Rumah Indonesia saya, my Indonesian home
Rumah Indonesia saya means 'my Indonesian home.'
The family I have been living with for pre-service training (PST) has been spectacular. I have been very lucky in that my family and I have gotten along with no problems. Of course, this might be because Indonesians are very hospitable and accommodating, but I’d like to think it’s because we’re just a perfect match for each other. I’ve never been made to feel, or treated, like I was anywhere other than home. That’s not to say my time with my homestay family has always been smooth sailing. All the hospitality and accommodation in the world doesn’t actually make a place home. It takes a little bit more than being comfortable to feel at home somewhere.
My bapak is very stoic, as is the norm for Indonesian men. At first I thought his silence was due in part to my inability to converse beyond very basic topics, but no, he’s just stoic. Nevertheless, he finds ways to show he cares.
When I return home from training each day, I write about what I’ve learned and what has happened. Typically, shortly after I start writing, bapak will bring me coffee and a plate of fried bananas. I have never asked for coffee or bananas, but he continues to bring them to me anyway. The coffee is good, but the fried bananas are amazing. The first day he did this, I did not understand the coffee was for me so I did not drink it until a series of charades and gestures made it clear I was supposed to drink the coffee.

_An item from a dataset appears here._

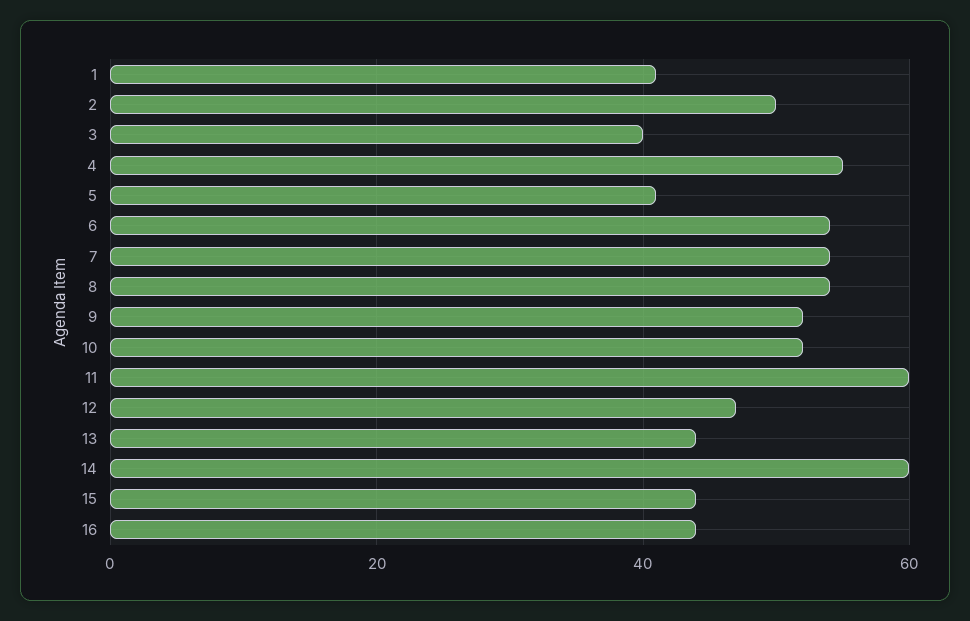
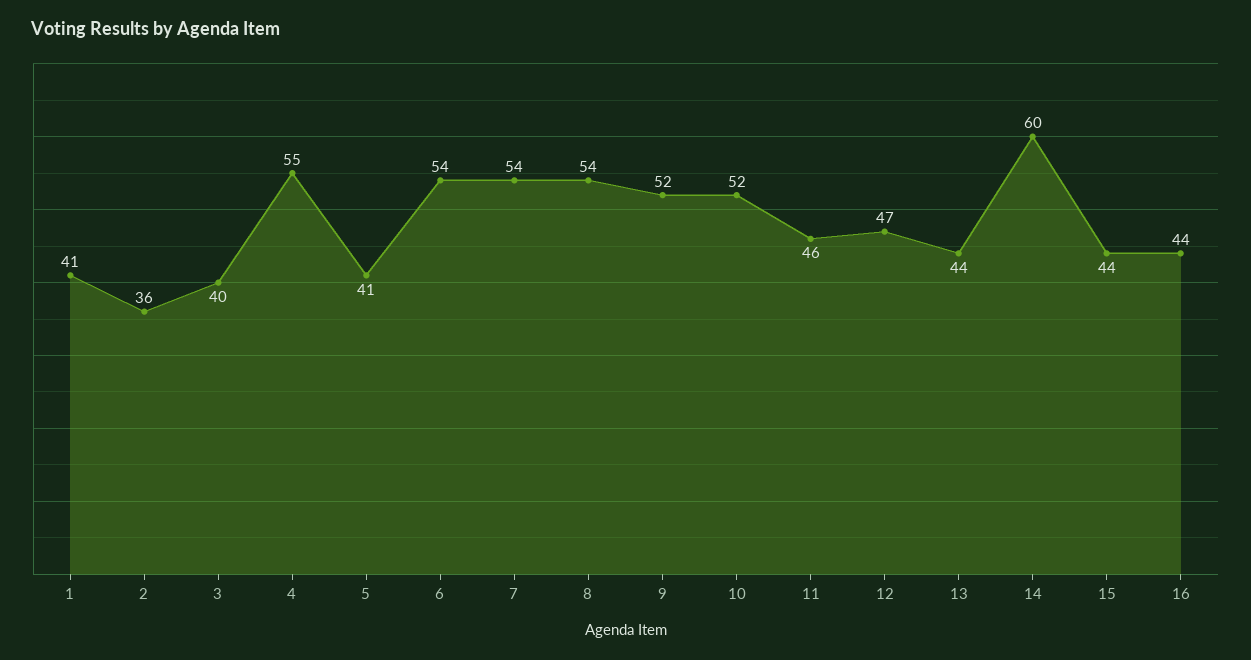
2: 50 -> 36
11: 60 -> 46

My ibu, despite our inability to understand each other beyond a few words, also finds little ways to show she cares about my comfort while staying in her home. When I write, I generally don’t turn on the overhead lights because the room I write in is usually bright enough. However, when ibu sees me writing in “the dark” she always turns on all the lights for me. Similarly, during one of my first dinners I was served a food called bakwan. I said bakwan was enak, or 'delicious,' and for the next week I was given a side of bakwan with every meal — breakfast, lunch and dinner — until I had to gently explain that a little more variety might be nice.
All these little things really helped make my first few weeks comfortable. But it wasn’t until the end of my first month that I realized home wasn’t only on the other side of the earth anymore.
Finding time to do laundry during PST can be hard. The only day we sometimes have completely free is Sunday. I am lucky enough to have had access to a washing machine at my homestay. So washing isn’t too challenging, but we still have to hang our clothes out to dry and iron anything we would wear to school.
My fourth Sunday at my homestay was particularly hot. Hot enough that all the desa children were napping instead of running around, flying kites and riding bikes. I spent my morning reading and lounging in various parts of the house when I knew I should have been ironing and folding my laundry. After lunch I took my mandi siang — 'noon shower' — and, feeling refreshed and invigorated, decided to finally start working on bringing in my laundry.
Unfortunately for me, the clothesline, as well as the area where we iron our clothes, is on the western side of the house. The equatorial sun seemed to have some vengeance it wanted to exact upon me. I was sweating so much it seemed as if I had just walked out of the mandi. Even though everyone else at this point in the day was immobile, I continued to take my clothes off the line to iron. It became a Sisyphean task as the sweat dripping off of my face made my clothes nearly as wet as when I placed them outside to dry earlier.
I had barely started on my third shirt when I noticed my bapak get out a ladder and lean it up against the roof. I continued ironing as Bapak started hammering on something behind me.
Suddenly, I noticed I'd become much cooler, as if a cloud had come between me and the sun. But there were no clouds on this torrid day. I turned around and realized my bapak had put up an old banner to keep the sun off of me as I ironed. I was deliriously happy. Bapak offered a faint smile and nod to acknowledge my gratitude, and continued on his way.
I didn’t ask for the banner, and thus shade, and I definitely didn’t deserve to have it put up either; after all, I should’ve ironed earlier in the day. I’m sure my bapak had to have thought something along the lines of, “Why is this American trying to iron his clothes at the hottest time of the day when the sun is shining directly on him?” But he also acknowledged my self-imposed suffering and did what he could to lessen it.
It was after this day Indonesia felt like home to me. What my bapak did reminds me so much of something my own father back in America would have done for me: observe me doing some task like an idiot, but decide to help me anyway. It’s this kindness and thoughtfulness that makes Indonesia more than just some place on the map I’ll live for a couple of years.